Modern Dining Table and Chair

There are a lot of different kinds of businesses, and as such, there are a lot of different kinds of workspaces. The way you organize your office says a lot about your company’s priorities.

Are you promoting creativity in your office space?

Does your workspace remind your clients that you’re a group of forward thinkers?

Office design influences your company’s culture, reflects your brand, and even has an impact on your overall productivity. Here are some common office design features and what they might be saying about you.

how office design shapes company culture

1: Cubicles

An offices divided neatly into cubicles conveys that structure, organization, and tradition are important. Employees are expected to separate into their individual workspaces and get their jobs done autonomously.

Cubicles are common for businesses that keep departments and business functions separate and distinct.

The downside of the cubicle culture is that it can feel controlling, stifle creativity, and create pushy micromanagers who never learn to be charismatic leaders.

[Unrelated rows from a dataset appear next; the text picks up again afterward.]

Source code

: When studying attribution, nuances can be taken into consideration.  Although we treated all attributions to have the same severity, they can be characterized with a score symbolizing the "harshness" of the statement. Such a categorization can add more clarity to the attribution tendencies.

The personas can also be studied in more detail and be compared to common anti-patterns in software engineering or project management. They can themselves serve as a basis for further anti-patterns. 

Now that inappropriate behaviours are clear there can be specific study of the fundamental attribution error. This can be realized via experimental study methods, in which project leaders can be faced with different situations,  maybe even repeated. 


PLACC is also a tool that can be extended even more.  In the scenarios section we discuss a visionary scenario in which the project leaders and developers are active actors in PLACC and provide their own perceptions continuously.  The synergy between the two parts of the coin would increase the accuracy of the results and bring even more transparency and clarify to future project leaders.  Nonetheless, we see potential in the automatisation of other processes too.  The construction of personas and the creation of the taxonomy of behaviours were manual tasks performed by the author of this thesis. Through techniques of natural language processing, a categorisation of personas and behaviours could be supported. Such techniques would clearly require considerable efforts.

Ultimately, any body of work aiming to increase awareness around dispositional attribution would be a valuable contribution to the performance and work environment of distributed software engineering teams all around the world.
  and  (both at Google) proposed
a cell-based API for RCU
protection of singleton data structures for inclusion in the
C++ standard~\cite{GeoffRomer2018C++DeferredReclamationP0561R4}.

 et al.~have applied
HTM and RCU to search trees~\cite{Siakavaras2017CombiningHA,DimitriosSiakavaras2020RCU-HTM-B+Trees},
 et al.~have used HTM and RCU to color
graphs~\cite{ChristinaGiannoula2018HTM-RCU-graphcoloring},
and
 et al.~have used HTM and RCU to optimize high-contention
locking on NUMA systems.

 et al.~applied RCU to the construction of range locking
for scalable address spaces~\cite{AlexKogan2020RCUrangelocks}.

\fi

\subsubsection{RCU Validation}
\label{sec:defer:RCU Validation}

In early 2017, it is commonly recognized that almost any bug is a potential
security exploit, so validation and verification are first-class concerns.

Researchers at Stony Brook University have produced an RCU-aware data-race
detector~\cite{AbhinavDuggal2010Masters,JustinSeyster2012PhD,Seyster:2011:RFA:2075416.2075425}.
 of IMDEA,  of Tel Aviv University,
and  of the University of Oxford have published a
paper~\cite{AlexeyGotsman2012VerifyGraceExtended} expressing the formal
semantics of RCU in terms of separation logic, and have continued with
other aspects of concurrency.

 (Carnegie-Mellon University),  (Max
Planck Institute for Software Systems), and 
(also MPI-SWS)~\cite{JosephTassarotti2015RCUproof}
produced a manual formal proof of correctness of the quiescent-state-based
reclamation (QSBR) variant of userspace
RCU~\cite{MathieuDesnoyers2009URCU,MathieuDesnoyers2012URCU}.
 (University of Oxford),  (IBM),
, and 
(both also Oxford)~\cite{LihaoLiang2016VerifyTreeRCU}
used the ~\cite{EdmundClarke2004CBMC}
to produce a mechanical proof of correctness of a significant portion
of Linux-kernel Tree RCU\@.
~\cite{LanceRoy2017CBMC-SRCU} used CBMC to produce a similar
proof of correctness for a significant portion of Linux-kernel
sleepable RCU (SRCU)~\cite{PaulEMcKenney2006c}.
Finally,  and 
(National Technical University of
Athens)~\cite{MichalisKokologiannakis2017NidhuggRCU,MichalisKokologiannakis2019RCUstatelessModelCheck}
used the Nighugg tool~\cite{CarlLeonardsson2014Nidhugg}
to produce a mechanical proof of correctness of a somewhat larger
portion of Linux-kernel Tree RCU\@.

what does your office design say about you?

2: Couches

Having a comfortable lounge area in your office is cozy and welcoming.

Some companies have a comfortable lounge instead of a formal waiting area for customers, which gives a homey feeling to your workspace as if you’ve invited your visitors into your home instead of your office.

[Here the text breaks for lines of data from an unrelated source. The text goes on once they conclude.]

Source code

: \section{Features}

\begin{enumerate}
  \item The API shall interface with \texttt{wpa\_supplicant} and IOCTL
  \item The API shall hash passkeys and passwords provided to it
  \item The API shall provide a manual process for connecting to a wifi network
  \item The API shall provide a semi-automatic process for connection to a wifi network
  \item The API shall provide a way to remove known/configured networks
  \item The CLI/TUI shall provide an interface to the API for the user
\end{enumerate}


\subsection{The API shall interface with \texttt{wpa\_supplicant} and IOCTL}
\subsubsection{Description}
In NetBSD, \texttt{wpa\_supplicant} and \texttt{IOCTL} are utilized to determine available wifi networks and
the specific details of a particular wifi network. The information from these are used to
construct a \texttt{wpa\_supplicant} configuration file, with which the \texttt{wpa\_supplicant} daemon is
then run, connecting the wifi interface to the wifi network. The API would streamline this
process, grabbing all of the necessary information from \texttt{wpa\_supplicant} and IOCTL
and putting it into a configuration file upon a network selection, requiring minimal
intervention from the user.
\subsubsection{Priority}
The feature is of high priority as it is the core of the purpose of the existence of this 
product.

Couches and recliners for employee sends a similar message – it’s like you’re saying “we’re all family here, so get comfortable.”

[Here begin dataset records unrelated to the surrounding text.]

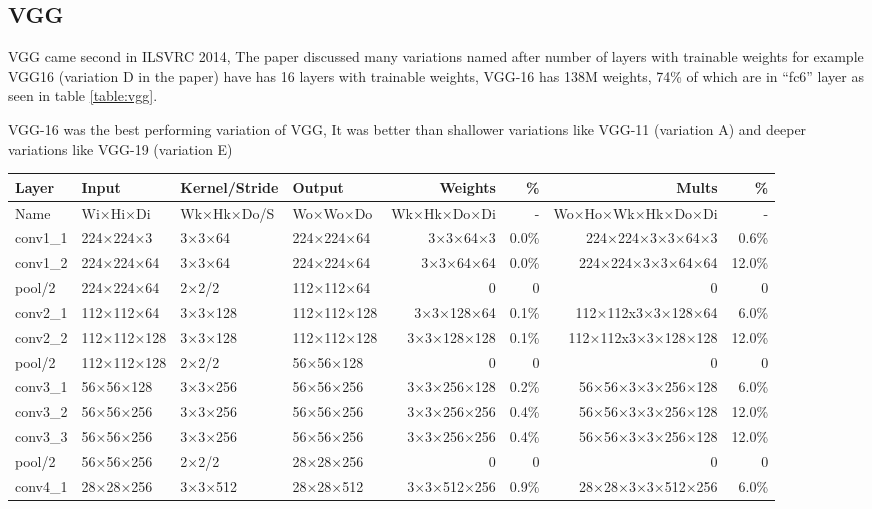 \subsection{VGG}
VGG\autocite{simonyan2014very} came second in ILSVRC 2014, 
The paper discussed many variations named after number of layers with trainable weights
for example VGG16 (variation D in the paper) have has 16 layers with trainable weights,
VGG-16 has 138M weights, 74\% of which are in ``fc6'' layer as seen in table \ref{table:vgg}.

VGG-16 was the best performing variation of VGG, It was better than shallower variations like VGG-11 (variation A)
and deeper variations like VGG-19 (variation E)

\clearpage
\begin{landscape}
\clearpage
\centering
\begin{table*}\caption{Analysis of VGG-16}\label{table:vgg}
\centering
\begin{tabularx}{\hsize}{Xlllrrrr}
\toprule
Layer & Input & Kernel/Stride & Output & Weights & \% & Mults & \% \\
\midrule
Name & Wi×Hi×Di & Wk×Hk×Do/S & Wo×Wo×Do & Wk×Hk×Do×Di & - & Wo×Ho×Wk×Hk×Do×Di & - \\
\midrule
conv1\_1 & 224×224×3 & 3×3×64 & 224×224×64 & 3×3×64×3 & 0.0\% &   224×224×3×3×64×3 & 0.6\% \\
conv1\_2 & 224×224×64 & 3×3×64 & 224×224×64 & 3×3×64×64 & 0.0\% & 224×224×3×3×64×64 & 12.0\% \\
pool/2 & 224×224×64 & 2×2/2 & 112×112×64 & 0 & 0 & 0 & 0 \\
conv2\_1 & 112×112×64  & 3×3×128 & 112×112×128 & 3×3×128×64 & 0.1\% & 112×112x3×3×128×64 & 6.0\% \\
conv2\_2 & 112×112×128 & 3×3×128 & 112×112×128 & 3×3×128×128 & 0.1\% & 112×112x3×3×128×128 & 12.0\% \\
pool/2 & 112×112×128 & 2×2/2 & 56×56×128 & 0 & 0 & 0 & 0 \\
conv3\_1 & 56×56×128 & 3×3×256 & 56×56×256 & 3×3×256×128 & 0.2\% & 56×56×3×3×256×128 & 6.0\% \\
conv3\_2 & 56×56×256 & 3×3×256 & 56×56×256 & 3×3×256×256 & 0.4\% & 56×56×3×3×256×128 & 12.0\% \\
conv3\_3 & 56×56×256 & 3×3×256 & 56×56×256 & 3×3×256×256 & 0.4\% & 56×56×3×3×256×128 & 12.0\% \\
pool/2 & 56×56×256 & 2×2/2 & 28×28×256 & 0 & 0 & 0 & 0 \\
conv4\_1 & 28×28×256 & 3×3×512 & 28×28×512 & 3×3×512×256 & 0.9\% & 28×28×3×3×512×256 & 6.0\% \\

\end{tabularx}
\end{table*}
\end{landscape}
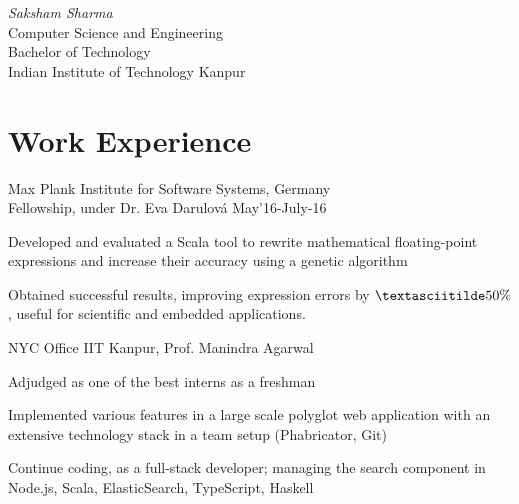 \documentclass{tccv}
\begin{document}
{ \textit{Saksham \textcolor{myred}{Sharma}}}
\medskip\\
\large{Computer Science and Engineering}\\
\large{Bachelor of Technology}\\
{Indian Institute of Technology Kanpur}

\vspace{-0.5cm}
\section{Work Experience}
\vspace{-0.1cm}
\begin{experience}

  {Max Plank Institute for Software Systems, \small{Germany}\\
  Fellowship, under Dr. Eva Darulová \hfill May'16-July-16}
  {
  \item Developed and evaluated a Scala tool to rewrite
    mathematical floating-point expressions and increase their
    accuracy using a genetic algorithm
  \item Obtained successful results, improving expression errors by
    $\textasciitilde50\%$, useful for scientific and embedded
    applications.
  }

  {NYC Office IIT Kanpur, Prof. Manindra Agarwal}
  {
  \item Adjudged as one of the best interns as a freshman
  \item Implemented various features in a large scale polyglot web
    application with an extensive technology stack in a team setup
    (Phabricator, Git)
  \item Continue coding, as a full-stack developer;
    managing the search component in Node.js, Scala, ElasticSearch,
    TypeScript, Haskell
  }
\end{experience}

\vspace{-0.5cm}
\end{document}
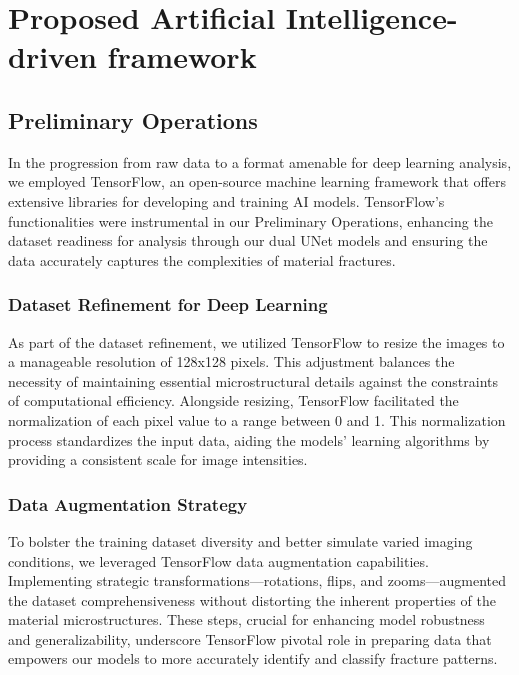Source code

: \documentclass[preprint,12pt]{elsarticle}
\begin{document}
\vspace{\baselineskip}
\vspace{\baselineskip}
\vspace{\baselineskip}




\section{Proposed Artificial Intelligence-driven framework}
\label{Sec: Proposed Artificial intelligence-driven framework}
\subsection{Preliminary Operations}
\label{sec:prelimnary_operations}

In the progression from raw data to a format amenable for deep learning analysis, we employed TensorFlow, an open-source machine learning framework that offers extensive libraries for developing and training AI models. TensorFlow's functionalities were instrumental in our Preliminary Operations, enhancing the dataset readiness for analysis through our dual UNet models and ensuring the data accurately captures the complexities of material fractures.

\subsubsection{Dataset Refinement for Deep Learning}
As part of the dataset refinement, we utilized TensorFlow to resize the images to a manageable resolution of 128x128 pixels. This adjustment balances the necessity of maintaining essential microstructural details against the constraints of computational efficiency. Alongside resizing, TensorFlow facilitated the normalization of each pixel value to a range between 0 and 1. This normalization process standardizes the input data, aiding the models' learning algorithms by providing a consistent scale for image intensities.

\subsubsection{Data Augmentation Strategy}
To bolster the training dataset diversity and better simulate varied imaging conditions, we leveraged TensorFlow data augmentation capabilities. Implementing strategic transformations—rotations, flips, and zooms—augmented the dataset comprehensiveness without distorting the inherent properties of the material microstructures. These steps, crucial for enhancing model robustness and generalizability, underscore TensorFlow pivotal role in preparing data that empowers our models to more accurately identify and classify fracture patterns.
\end{document}
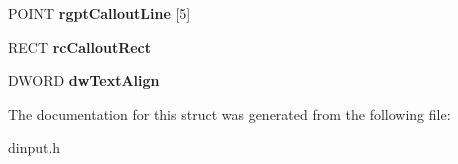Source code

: \begin{DoxyCompactItemize}
\item 
\hypertarget{struct___d_i_d_e_v_i_c_e_i_m_a_g_e_i_n_f_o_w_aae5011d680c8ab5779dc4bd2e02932a9}{P\-O\-I\-N\-T {\bfseries rgpt\-Callout\-Line} \mbox{[}5\mbox{]}}\label{struct___d_i_d_e_v_i_c_e_i_m_a_g_e_i_n_f_o_w_aae5011d680c8ab5779dc4bd2e02932a9}

\item 
\hypertarget{struct___d_i_d_e_v_i_c_e_i_m_a_g_e_i_n_f_o_w_a6e20bdec81422b4d28ea8963ade5de1b}{R\-E\-C\-T {\bfseries rc\-Callout\-Rect}}\label{struct___d_i_d_e_v_i_c_e_i_m_a_g_e_i_n_f_o_w_a6e20bdec81422b4d28ea8963ade5de1b}

\item 
\hypertarget{struct___d_i_d_e_v_i_c_e_i_m_a_g_e_i_n_f_o_w_aee06744ce57ce8a0ae99d76aeba23001}{D\-W\-O\-R\-D {\bfseries dw\-Text\-Align}}\label{struct___d_i_d_e_v_i_c_e_i_m_a_g_e_i_n_f_o_w_aee06744ce57ce8a0ae99d76aeba23001}

\end{DoxyCompactItemize}


The documentation for this struct was generated from the following file\-:\begin{DoxyCompactItemize}
\item 
dinput.\-h\end{DoxyCompactItemize}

Then again, if you have a lounge area that nobody uses because they’re always at their desks, it’s just a waste of space. You may also notice that some employees are taking longer breaks and not giving their work tasks proper attention because you’re sending the wrong message.

modern office design is a reflection of company culture

3: Libraries

Ever noticed that doctors and lawyers almost always have packed bookshelves in their offices? That’s because being surrounded by academic books gives the impression of education and intellectualism.

Make your library more practical by making it a lending library for employee use. Stock your shelves with professional development books, how-to guides, and useful courses that ambitious team members can use to build their skills.

Books take up a lot of room, though, so small offices may not have the space to use for a library.

You might also find that employees “borrow” books without returning them, which makes for an expensive office decoration if you have to replace the missing volumes.

what do open worktables say about your company's priorities?

4: Open Worktables

Open workspaces are the exact opposite of cubicles.

When your team shares an open workspace instead of dividing into closed cubicles, they make eye contact. They collaborate. They create together.

Many modern office spaces are moving towards open workspace design because it’s closer to the spunky startup culture in which people get things done without much regard for job description.

In companies that rely on a more rigid, top-down management structure, open workspaces can undermine the effectiveness of your leadership style. It can also be distracting for the types of employees who need regular supervision to be productive.

the tech in your office says a lot about company culture and priorities

5: Tech Tools

The types of tech that occupy space on your office floor send a clear message.

If your office is dominated by old school filing cabinets and those gigantic printer-copier-scanner-fax-machine combos, you’re reinforcing the cubicle culture.

On the other hand, populating your office with modern tech like new computers at workstations shows that you’re forward-thinking.

Imagine you’re shopping for a marketing agency to handle your digital campaign.

You visit one office that looks pretty much like every generic workplace you’ve ever seen, right down to the same laser printers  and clunky desktop computers you had at your first job. When you go into the meeting room, it’s a standard board room with a projector.

The next place you visit has nary a printer in sight. There’s a camera drone on one desk, and each employee has a sleek, modern laptop. Walking into the meeting room, you notice that they’re using a touchscreen display for their presentations, and the salesperson connects directly from their smartphone.

What might you think about each agency based on the tech they’re using?

Technology tools are expensive, and they become obsolete quickly. Stocking your office with snazzy tech that you’re never going to use is just an expensive waste, and letting it sit around until it’s irrelevant is even worse.

Use the technologies you need – just pay attention to the message they send, too.